- **TASK INPUT**
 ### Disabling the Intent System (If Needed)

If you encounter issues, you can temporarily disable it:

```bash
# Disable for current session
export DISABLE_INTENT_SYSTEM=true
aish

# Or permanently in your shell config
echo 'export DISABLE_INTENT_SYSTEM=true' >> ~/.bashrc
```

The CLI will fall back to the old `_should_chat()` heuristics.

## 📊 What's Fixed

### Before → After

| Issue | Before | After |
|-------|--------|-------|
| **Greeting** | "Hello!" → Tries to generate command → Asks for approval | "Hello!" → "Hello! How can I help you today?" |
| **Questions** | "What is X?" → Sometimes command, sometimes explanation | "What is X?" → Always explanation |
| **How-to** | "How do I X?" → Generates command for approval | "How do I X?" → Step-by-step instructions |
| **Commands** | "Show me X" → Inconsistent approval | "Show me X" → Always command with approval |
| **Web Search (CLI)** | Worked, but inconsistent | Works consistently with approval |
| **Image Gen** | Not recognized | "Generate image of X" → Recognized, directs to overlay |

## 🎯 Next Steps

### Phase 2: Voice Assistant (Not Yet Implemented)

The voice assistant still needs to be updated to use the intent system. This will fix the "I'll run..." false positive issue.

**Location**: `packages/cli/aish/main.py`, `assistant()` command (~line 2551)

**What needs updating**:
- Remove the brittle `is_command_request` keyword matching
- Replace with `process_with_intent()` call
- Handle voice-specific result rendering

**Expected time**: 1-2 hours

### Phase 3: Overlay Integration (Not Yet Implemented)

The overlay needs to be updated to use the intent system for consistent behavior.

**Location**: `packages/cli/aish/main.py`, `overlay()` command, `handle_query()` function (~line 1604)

- **PROBLEM REQUIREMENTS**
Without leaving anything out, retype the material exactly.

- **FINISHED TASK**
 ### Disabling the Intent System (If Needed)

If you encounter issues, you can temporarily disable it:

```bash
# Disable for current session
export DISABLE_INTENT_SYSTEM=true
aish

# Or permanently in your shell config
echo 'export DISABLE_INTENT_SYSTEM=true' >> ~/.bashrc
```

The CLI will fall back to the old `_should_chat()` heuristics.

## 📊 What's Fixed

### Before → After

| Issue | Before | After |
|-------|--------|-------|
| **Greeting** | "Hello!" → Tries to generate command → Asks for approval | "Hello!" → "Hello! How can I help you today?" |
| **Questions** | "What is X?" → Sometimes command, sometimes explanation | "What is X?" → Always explanation |
| **How-to** | "How do I X?" → Generates command for approval | "How do I X?" → Step-by-step instructions |
| **Commands** | "Show me X" → Inconsistent approval | "Show me X" → Always command with approval |
| **Web Search (CLI)** | Worked, but inconsistent | Works consistently with approval |
| **Image Gen** | Not recognized | "Generate image of X" → Recognized, directs to overlay |

## 🎯 Next Steps

### Phase 2: Voice Assistant (Not Yet Implemented)

The voice assistant still needs to be updated to use the intent system. This will fix the "I'll run..." false positive issue.

**Location**: `packages/cli/aish/main.py`, `assistant()` command (~line 2551)

**What needs updating**:
- Remove the brittle `is_command_request` keyword matching
- Replace with `process_with_intent()` call
- Handle voice-specific result rendering

**Expected time**: 1-2 hours

### Phase 3: Overlay Integration (Not Yet Implemented)

The overlay needs to be updated to use the intent system for consistent behavior.

**Location**: `packages/cli/aish/main.py`, `overlay()` command, `handle_query()` function (~line 1604)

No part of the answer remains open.